*TO DO:* Without the pictures, write the listing out again exactly as it appears.

Top of MATERIAL TO PROCESS

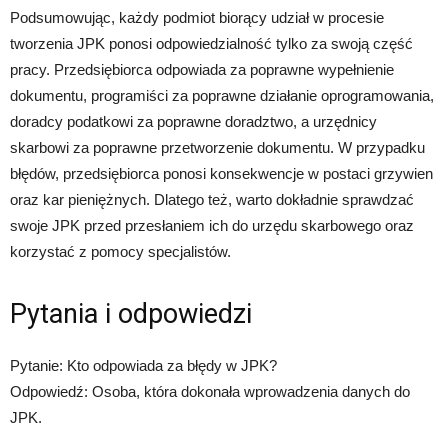
Podsumowując, każdy podmiot biorący udział w procesie
tworzenia JPK ponosi odpowiedzialność tylko za swoją część
pracy. Przedsiębiorca odpowiada za poprawne wypełnienie
dokumentu, programiści za poprawne działanie oprogramowania,
doradcy podatkowi za poprawne doradztwo, a urzędnicy
skarbowi za poprawne przetworzenie dokumentu. W przypadku
błędów, przedsiębiorca ponosi konsekwencje w postaci grzywien
oraz kar pieniężnych. Dlatego też, warto dokładnie sprawdzać
swoje JPK przed przesłaniem ich do urzędu skarbowego oraz
korzystać z pomocy specjalistów.
Pytania i odpowiedzi
Pytanie: Kto odpowiada za błędy w JPK?
Odpowiedź: Osoba, która dokonała wprowadzenia danych do
JPK.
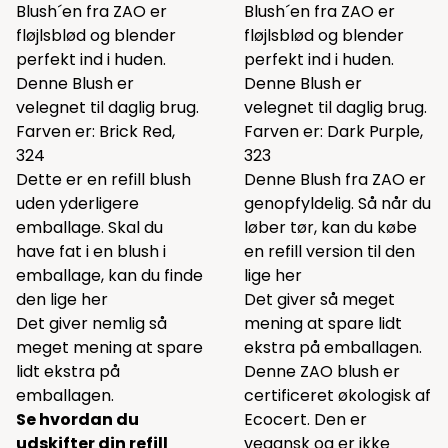
Blush´en fra ZAO er
Blush´en fra ZAO er
fløjlsblød og blender
fløjlsblød og blender
perfekt ind i huden.
perfekt ind i huden.
Denne Blush er
Denne Blush er
velegnet til daglig brug.
velegnet til daglig brug.
Farven er: Brick Red,
Farven er: Dark Purple,
324
323
Dette er en refill blush
Denne Blush fra ZAO er
uden yderligere
genopfyldelig. Så når du
emballage. Skal du
løber tør, kan du købe
have fat i en blush i
en refill version til den
emballage, kan du finde
lige
her
den lige
her
Det giver så meget
Det giver nemlig så
mening at spare lidt
meget mening at spare
ekstra på emballagen.
lidt ekstra på
Denne ZAO blush er
emballagen.
certificeret økologisk af
Se hvordan du
Ecocert. Den er
udskifter din refill
vegansk og er ikke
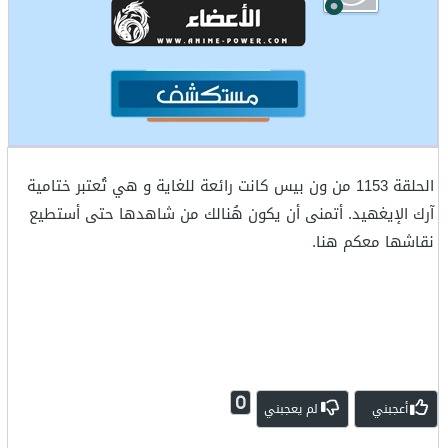
الحلقة 1153 من ون بيس كانت رائعة للغاية و هي تُعتبر ختامية
آرك الإيغهيد. أتمنى أن يكون هُنالك من شاهدها حتى أستطيع
نقاشها معكم هنا.
0
أعجبني
لم يعجبني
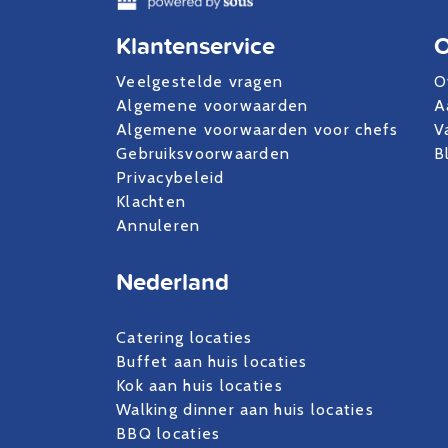
Klantenservice
O
Veelgestelde vragen
O
Algemene voorwaarden
A
Algemene voorwaarden voor chefs
V
Gebruiksvoorwaarden
B
Privacybeleid
Klachten
Annuleren
Nederland
Catering locaties
Buffet aan huis locaties
Kok aan huis locaties
Walking dinner aan huis locaties
BBQ locaties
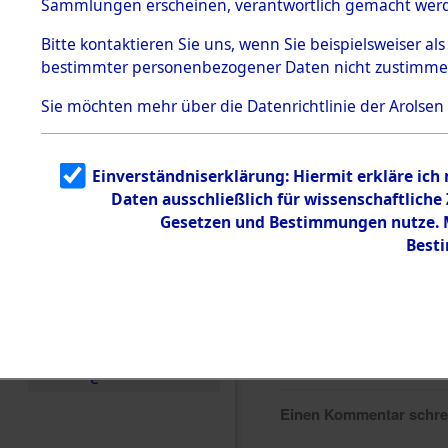
Sammlungen erscheinen, verantwortlich gemacht wer
Todesmärsche
5.3.1 Alliierte
Bitte
kontaktieren
Sie uns, wenn Sie beispielsweiser al
Erhebungen
bestimmter personenbezogener Daten nicht zustimme
zu
Todesmärsch
en
Sie möchten mehr über die Datenrichtlinie der Arolsen
5.3.2
Versuchte
Identifizierun
Einverständniserklärung: Hiermit erkläre ich
g
Daten ausschließlich für wissenschaftlich
5.3.3
Todesmärsch
Gesetzen und Bestimmungen nutze. Mi
e /
Best
Identifikation
unbekannter
Toter
5.3.5
Grabermittlu
ng /
Friedhofsplän
e
Einen Kommentar schr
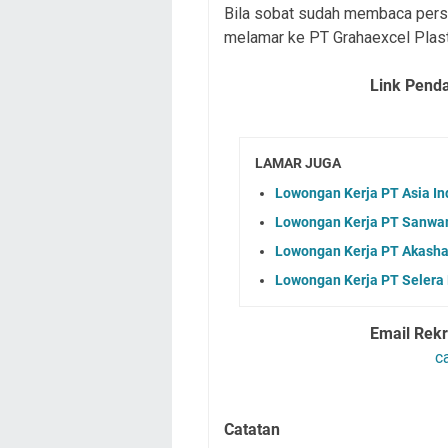
Bila sobat sudah membaca persy
melamar ke PT Grahaexcel Plasti
Link Pend
LAMAR JUGA
Lowongan Kerja PT Asia In
Lowongan Kerja PT Sanwam
Lowongan Kerja PT Akasha 
Lowongan Kerja PT Selera
Email Rek
c
Catatan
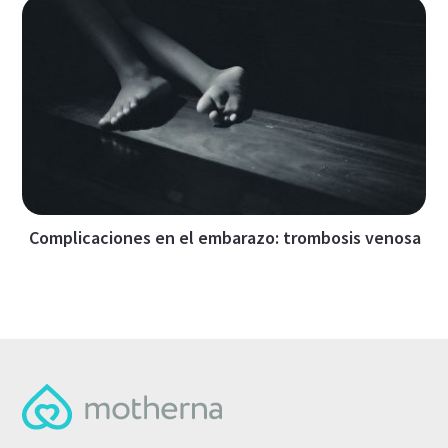
Complicaciones en el embarazo: trombosis venosa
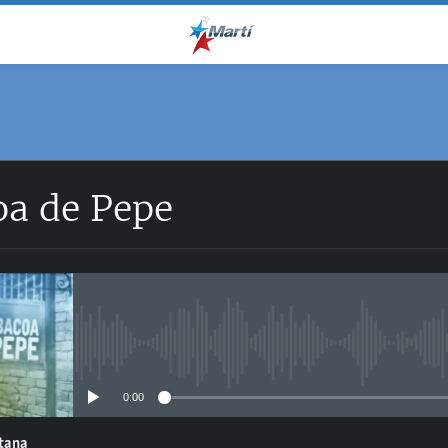
oa de Pepe
No media source currently avail
0:00
ntana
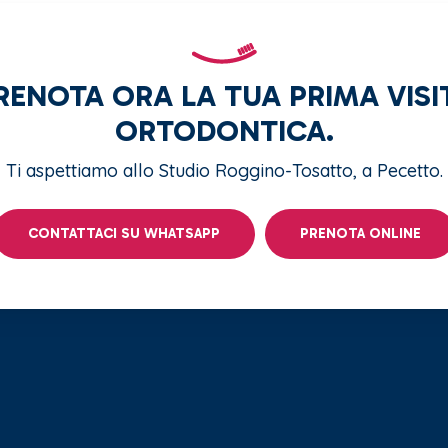
RENOTA ORA LA TUA PRIMA VISI
ORTODONTICA.
Ti aspettiamo allo Studio Roggino-Tosatto, a Pecetto.
CONTATTACI SU WHATSAPP
PRENOTA ONLINE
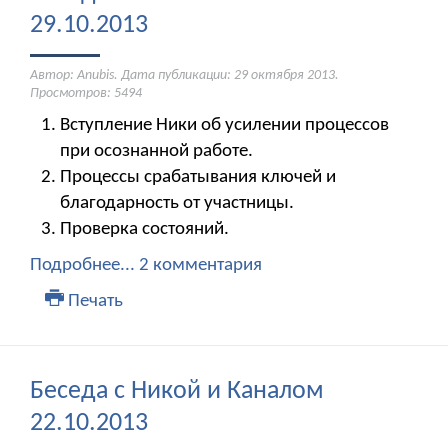
29.10.2013
Автор: Anubis. Дата публикации:
29 октября 2013
.
Просмотров: 5494
Вступление Ники об усилении процессов
при осознанной работе.
Процессы срабатывания ключей и
благодарность от участницы.
Проверка состояний.
Подробнее...
2 комментария
Печать
Беседа с Никой и Каналом
22.10.2013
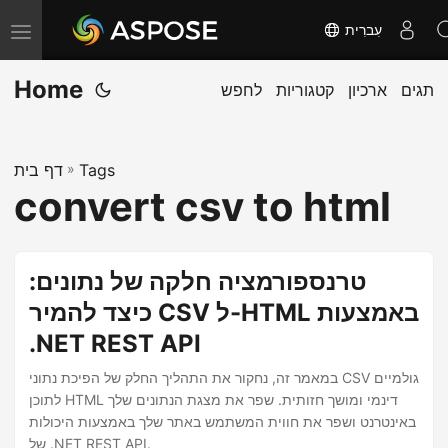
עִברִית
T
o
Home
תגים
ארכיון
קטגוריות
לחפש
g
g
l
Tags
»
דף בית
e
convert csv to html
n
a
v
טרנספורמציה חלקה של נתונים:
i
כיצד להמיר CSV ל-HTML באמצעות
g
.NET REST API
a
t
במאמר זה, נחקור את התהליך החלק של הפיכת נתוני CSV גולמיים
i
לתוכן HTML דינמי ומושך חזותית. שפר את מצגת הנתונים שלך
באינטרנט ושפר את חווית המשתמש באתר שלך באמצעות היכולות
o
של .NET REST API.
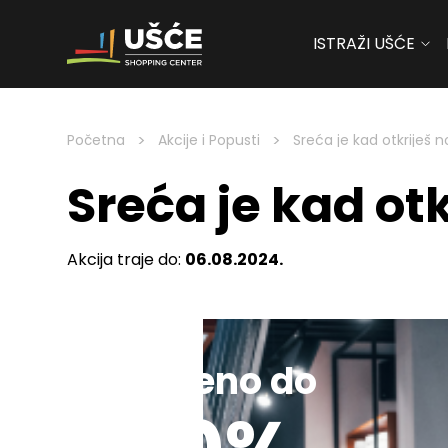
ISTRAŽI UŠĆE
Skip to content
>
>
Početna
Akcije i Popusti
Sreća je kad otkriješ n
Sreća je kad otk
Akcija traje do:
06.08.2024.
Sniženo do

Bottom of MATERIAL TO PROCESS

*WRITTEN ANSWER:*
Podsumowując, każdy podmiot biorący udział w procesie
tworzenia JPK ponosi odpowiedzialność tylko za swoją część
pracy. Przedsiębiorca odpowiada za poprawne wypełnienie
dokumentu, programiści za poprawne działanie oprogramowania,
doradcy podatkowi za poprawne doradztwo, a urzędnicy
skarbowi za poprawne przetworzenie dokumentu. W przypadku
błędów, przedsiębiorca ponosi konsekwencje w postaci grzywien
oraz kar pieniężnych. Dlatego też, warto dokładnie sprawdzać
swoje JPK przed przesłaniem ich do urzędu skarbowego oraz
korzystać z pomocy specjalistów.
Pytania i odpowiedzi
Pytanie: Kto odpowiada za błędy w JPK?
Odpowiedź: Osoba, która dokonała wprowadzenia danych do
JPK.
Blush´en fra ZAO er
Blush´en fra ZAO er
fløjlsblød og blender
fløjlsblød og blender
perfekt ind i huden.
perfekt ind i huden.
Denne Blush er
Denne Blush er
velegnet til daglig brug.
velegnet til daglig brug.
Farven er: Brick Red,
Farven er: Dark Purple,
324
323
Dette er en refill blush
Denne Blush fra ZAO er
uden yderligere
genopfyldelig. Så når du
emballage. Skal du
løber tør, kan du købe
have fat i en blush i
en refill version til den
emballage, kan du finde
lige
her
den lige
her
Det giver så meget
Det giver nemlig så
mening at spare lidt
meget mening at spare
ekstra på emballagen.
lidt ekstra på
Denne ZAO blush er
emballagen.
certificeret økologisk af
Se hvordan du
Ecocert. Den er
udskifter din refill
vegansk og er ikke
الحلقة 1153 من ون بيس كانت رائعة للغاية و هي تُعتبر ختامية
آرك الإيغهيد. أتمنى أن يكون هُنالك من شاهدها حتى أستطيع
نقاشها معكم هنا.
0
أعجبني
لم يعجبني
Klantenservice
O
Veelgestelde vragen
O
Algemene voorwaarden
A
Algemene voorwaarden voor chefs
V
Gebruiksvoorwaarden
B
Privacybeleid
Klachten
Annuleren
Nederland
Catering locaties
Buffet aan huis locaties
Kok aan huis locaties
Walking dinner aan huis locaties
BBQ locaties
Sammlungen erscheinen, verantwortlich gemacht wer
Todesmärsche
5.3.1 Alliierte
Bitte
kontaktieren
Sie uns, wenn Sie beispielsweiser al
Erhebungen
bestimmter personenbezogener Daten nicht zustimme
zu
Todesmärsch
en
Sie möchten mehr über die Datenrichtlinie der Arolsen
5.3.2
Versuchte
Identifizierun
Einverständniserklärung: Hiermit erkläre ich
g
Daten ausschließlich für wissenschaftlich
5.3.3
Todesmärsch
Gesetzen und Bestimmungen nutze. Mi
e /
Best
Identifikation
unbekannter
Toter
5.3.5
Grabermittlu
ng /
Friedhofsplän
e
Einen Kommentar schr
Bila sobat sudah membaca persy
melamar ke PT Grahaexcel Plasti
Link Pend
LAMAR JUGA
Lowongan Kerja PT Asia In
Lowongan Kerja PT Sanwam
Lowongan Kerja PT Akasha 
Lowongan Kerja PT Selera
Email Rek
c
Catatan
Complicaciones en el embarazo: trombosis venosa
oa de Pepe
No media source currently avail
0:00
ntana
RENOTA ORA LA TUA PRIMA VISI
ORTODONTICA.
Ti aspettiamo allo Studio Roggino-Tosatto, a Pecetto.
CONTATTACI SU WHATSAPP
PRENOTA ONLINE
29.10.2013
Автор: Anubis. Дата публикации:
29 октября 2013
.
Просмотров: 5494
Вступление Ники об усилении процессов
при осознанной работе.
Процессы срабатывания ключей и
благодарность от участницы.
Проверка состояний.
Подробнее...
2 комментария
Печать
Беседа с Никой и Каналом
22.10.2013
עִברִית
T
o
Home
תגים
ארכיון
קטגוריות
לחפש
g
g
l
Tags
»
דף בית
e
convert csv to html
n
a
v
טרנספורמציה חלקה של נתונים:
i
כיצד להמיר CSV ל-HTML באמצעות
g
.NET REST API
a
t
במאמר זה, נחקור את התהליך החלק של הפיכת נתוני CSV גולמיים
i
לתוכן HTML דינמי ומושך חזותית. שפר את מצגת הנתונים שלך
באינטרנט ושפר את חווית המשתמש באתר שלך באמצעות היכולות
o
של .NET REST API.
ISTRAŽI UŠĆE
Skip to content
>
>
Početna
Akcije i Popusti
Sreća je kad otkriješ n
Sreća je kad otk
Akcija traje do:
06.08.2024.
Sniženo do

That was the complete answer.